They clearly did all they could with lighting tricks in the non enhanced version, and switching over to full RT still provides a hugh uplift.

Conversely, look no further than Lego Builder or even Minecraft RTX for how you can make a low geometry game look stunning with high quality RT lighting.

Not really, Metro's non-RT lighting was pretty bad compared to most of the good AAA implementations in games. This came as a shock to me when I first saw the game in action as in their previous games in the Metro series they actually had some of the best lighting.

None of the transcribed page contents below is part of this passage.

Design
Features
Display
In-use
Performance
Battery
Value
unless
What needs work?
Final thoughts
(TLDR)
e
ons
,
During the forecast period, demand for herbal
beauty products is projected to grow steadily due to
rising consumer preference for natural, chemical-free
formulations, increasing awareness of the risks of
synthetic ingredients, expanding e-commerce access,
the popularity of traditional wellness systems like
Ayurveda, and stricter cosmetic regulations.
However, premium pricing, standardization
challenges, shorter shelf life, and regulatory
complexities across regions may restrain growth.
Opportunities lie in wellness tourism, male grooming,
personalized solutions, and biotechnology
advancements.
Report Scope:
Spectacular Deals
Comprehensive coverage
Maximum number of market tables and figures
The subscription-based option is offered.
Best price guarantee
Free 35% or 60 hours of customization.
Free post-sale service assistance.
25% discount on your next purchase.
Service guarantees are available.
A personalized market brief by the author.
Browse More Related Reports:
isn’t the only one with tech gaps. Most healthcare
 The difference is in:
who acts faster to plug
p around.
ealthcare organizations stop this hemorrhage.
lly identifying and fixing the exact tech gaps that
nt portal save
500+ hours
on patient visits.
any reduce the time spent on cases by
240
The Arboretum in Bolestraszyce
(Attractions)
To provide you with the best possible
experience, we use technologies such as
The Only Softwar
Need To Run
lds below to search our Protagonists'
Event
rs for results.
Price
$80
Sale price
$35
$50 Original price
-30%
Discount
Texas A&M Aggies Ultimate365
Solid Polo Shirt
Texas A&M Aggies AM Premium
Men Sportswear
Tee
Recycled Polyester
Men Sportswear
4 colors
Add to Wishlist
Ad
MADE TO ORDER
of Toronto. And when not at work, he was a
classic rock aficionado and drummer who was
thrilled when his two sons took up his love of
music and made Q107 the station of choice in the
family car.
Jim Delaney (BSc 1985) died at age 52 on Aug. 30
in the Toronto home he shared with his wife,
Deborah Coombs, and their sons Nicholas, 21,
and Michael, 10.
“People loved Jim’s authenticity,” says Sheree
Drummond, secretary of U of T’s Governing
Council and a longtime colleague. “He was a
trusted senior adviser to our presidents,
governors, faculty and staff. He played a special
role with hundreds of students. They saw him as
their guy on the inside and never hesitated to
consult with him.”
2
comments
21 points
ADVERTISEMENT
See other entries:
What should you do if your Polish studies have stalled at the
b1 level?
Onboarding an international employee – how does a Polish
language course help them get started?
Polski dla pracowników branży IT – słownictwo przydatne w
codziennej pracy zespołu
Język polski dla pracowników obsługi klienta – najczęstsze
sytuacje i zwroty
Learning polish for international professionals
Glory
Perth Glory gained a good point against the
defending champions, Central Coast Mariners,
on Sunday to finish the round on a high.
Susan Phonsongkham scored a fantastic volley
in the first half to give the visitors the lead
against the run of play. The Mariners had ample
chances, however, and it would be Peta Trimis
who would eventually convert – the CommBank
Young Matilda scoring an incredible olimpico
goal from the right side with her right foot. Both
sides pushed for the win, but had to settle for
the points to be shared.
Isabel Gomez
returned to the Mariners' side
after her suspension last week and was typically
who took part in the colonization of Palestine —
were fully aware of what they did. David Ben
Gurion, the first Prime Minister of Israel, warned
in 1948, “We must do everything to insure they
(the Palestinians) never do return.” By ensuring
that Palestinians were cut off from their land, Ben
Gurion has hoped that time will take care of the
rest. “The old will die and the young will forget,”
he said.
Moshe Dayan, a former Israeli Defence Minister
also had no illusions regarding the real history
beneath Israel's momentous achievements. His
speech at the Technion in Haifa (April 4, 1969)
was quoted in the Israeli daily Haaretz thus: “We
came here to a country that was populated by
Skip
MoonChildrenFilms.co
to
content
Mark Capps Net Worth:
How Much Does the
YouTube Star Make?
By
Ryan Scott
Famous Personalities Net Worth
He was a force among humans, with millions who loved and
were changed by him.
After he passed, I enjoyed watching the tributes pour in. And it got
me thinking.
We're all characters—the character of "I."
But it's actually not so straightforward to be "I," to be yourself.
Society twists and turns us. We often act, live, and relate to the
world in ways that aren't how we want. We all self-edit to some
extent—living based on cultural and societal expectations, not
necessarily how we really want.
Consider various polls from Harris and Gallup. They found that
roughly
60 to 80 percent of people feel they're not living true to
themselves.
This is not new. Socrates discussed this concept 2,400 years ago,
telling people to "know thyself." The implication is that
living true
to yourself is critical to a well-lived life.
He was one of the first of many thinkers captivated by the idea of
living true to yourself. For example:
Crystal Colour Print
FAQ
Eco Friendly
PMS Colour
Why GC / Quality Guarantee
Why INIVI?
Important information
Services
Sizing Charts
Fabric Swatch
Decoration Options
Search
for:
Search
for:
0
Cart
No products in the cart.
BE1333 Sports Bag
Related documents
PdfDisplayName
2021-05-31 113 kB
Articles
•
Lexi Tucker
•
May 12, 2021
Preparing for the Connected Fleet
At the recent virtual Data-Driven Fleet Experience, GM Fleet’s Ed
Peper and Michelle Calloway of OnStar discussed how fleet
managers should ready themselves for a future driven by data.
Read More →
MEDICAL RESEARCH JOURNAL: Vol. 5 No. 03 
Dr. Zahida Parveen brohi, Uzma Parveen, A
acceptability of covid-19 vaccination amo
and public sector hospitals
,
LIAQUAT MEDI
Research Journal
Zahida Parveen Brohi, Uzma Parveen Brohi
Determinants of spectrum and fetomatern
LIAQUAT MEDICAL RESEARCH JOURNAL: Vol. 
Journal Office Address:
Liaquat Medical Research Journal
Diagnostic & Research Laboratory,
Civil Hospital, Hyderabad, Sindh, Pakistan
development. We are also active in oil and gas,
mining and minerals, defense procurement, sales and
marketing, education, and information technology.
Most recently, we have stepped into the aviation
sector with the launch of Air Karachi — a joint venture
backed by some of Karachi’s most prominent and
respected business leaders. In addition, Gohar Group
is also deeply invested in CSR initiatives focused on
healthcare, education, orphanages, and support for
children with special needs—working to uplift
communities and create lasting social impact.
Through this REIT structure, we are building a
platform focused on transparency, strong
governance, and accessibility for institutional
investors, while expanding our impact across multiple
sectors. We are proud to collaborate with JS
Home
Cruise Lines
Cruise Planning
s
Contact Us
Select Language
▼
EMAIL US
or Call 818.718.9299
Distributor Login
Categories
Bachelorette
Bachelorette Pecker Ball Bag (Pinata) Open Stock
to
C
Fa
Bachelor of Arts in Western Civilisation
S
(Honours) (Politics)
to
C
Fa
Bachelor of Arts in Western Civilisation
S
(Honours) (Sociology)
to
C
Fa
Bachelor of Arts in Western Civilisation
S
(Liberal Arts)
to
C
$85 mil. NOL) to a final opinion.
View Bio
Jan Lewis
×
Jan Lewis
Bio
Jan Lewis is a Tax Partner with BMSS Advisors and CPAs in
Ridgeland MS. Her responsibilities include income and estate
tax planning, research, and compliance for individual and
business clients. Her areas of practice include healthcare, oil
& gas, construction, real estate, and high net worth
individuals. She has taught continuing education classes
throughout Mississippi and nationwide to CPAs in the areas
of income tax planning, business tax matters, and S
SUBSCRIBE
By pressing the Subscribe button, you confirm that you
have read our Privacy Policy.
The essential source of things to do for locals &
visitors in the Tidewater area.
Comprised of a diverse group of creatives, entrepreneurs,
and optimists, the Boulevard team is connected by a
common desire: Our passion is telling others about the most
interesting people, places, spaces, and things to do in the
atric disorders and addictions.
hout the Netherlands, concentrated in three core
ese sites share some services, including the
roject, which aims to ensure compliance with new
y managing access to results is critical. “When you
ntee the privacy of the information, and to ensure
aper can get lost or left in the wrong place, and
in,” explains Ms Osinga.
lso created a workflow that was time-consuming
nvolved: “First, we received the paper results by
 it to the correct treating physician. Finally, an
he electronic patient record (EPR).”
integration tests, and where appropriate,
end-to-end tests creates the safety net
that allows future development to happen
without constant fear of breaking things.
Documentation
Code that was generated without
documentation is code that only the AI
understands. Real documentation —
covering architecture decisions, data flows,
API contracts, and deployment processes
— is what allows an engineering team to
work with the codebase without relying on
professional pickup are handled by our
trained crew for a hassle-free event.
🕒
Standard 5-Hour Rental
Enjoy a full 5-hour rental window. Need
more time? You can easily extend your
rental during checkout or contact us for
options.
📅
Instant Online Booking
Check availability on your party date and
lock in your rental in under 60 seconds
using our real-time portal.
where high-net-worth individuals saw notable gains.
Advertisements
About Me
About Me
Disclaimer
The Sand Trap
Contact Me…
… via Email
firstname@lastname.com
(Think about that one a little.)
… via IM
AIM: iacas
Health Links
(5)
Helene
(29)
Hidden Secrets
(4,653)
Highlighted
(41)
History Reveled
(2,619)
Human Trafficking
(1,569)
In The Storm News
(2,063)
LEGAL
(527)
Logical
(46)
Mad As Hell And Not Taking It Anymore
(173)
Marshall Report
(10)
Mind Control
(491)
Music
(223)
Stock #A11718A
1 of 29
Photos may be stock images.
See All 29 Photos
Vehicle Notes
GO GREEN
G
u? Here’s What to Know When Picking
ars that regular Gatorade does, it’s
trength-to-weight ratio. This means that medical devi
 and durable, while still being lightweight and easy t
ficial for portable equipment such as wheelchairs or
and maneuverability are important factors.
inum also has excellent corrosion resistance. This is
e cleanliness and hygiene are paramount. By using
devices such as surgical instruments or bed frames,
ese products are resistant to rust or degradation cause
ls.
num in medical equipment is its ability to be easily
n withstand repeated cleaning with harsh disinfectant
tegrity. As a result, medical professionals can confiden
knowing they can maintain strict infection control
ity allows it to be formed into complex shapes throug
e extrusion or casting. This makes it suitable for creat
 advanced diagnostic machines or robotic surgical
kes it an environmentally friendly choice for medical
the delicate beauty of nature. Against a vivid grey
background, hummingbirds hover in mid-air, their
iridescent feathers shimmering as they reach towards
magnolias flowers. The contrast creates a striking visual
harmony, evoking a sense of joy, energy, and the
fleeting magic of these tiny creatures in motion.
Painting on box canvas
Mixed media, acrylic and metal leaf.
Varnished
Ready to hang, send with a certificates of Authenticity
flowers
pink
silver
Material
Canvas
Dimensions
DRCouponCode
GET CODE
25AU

For whatever reason they didn't put much effort into their non-RT lighting for Exodus and it shows. So, on PC their RT was dramatically better than their non-RT, which in turn make the overall lighting in Metro: Exodus on launch with RT look so horrible (inconsistent and large delta between non-RT and RT in the game when used simultaneously as they had to do whenever indoor lighting was needed). So, that made the enhanced version look even better when you compared it to the launch version of the game.

Don't get me wrong, Metro: Exodus Enhanced Edition is one of the best RT implementations in a game currently, but the non-Enhanced Edition isn't a good one to use for comparison of what non-RT lighting can achieve.

And even with that, there are some annoyances with it that RT alone can't fix, and as some have mentioned, the RT just highlights other areas that need massive improvements (like low poly geometry) as well as better use of RT (but this might be limited by current generation RT hardware).